Activity:
Pick out each line in the records containing the word "many", and copy those lines.

The data:
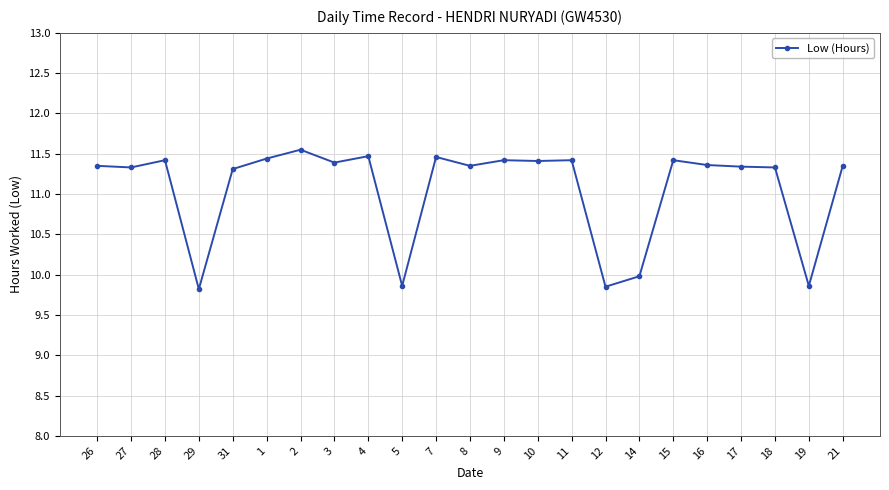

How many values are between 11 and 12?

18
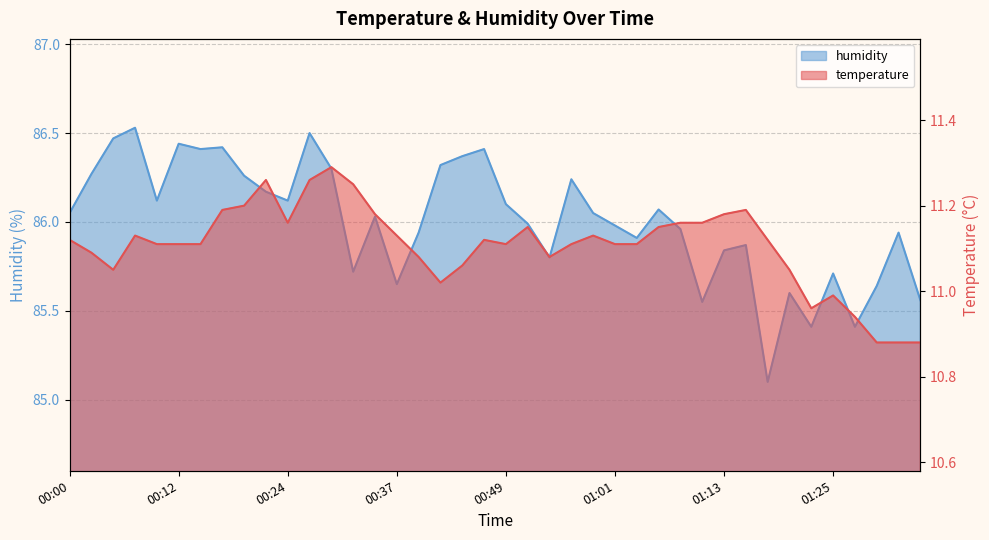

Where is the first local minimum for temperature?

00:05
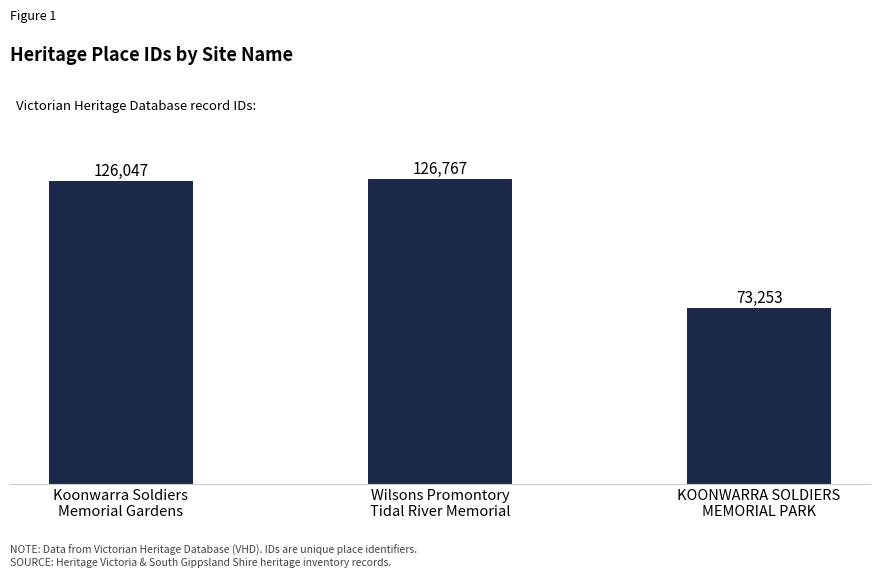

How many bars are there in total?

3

Response to the exercise:
How many values are between 11 and 12?
How many bars are there in total?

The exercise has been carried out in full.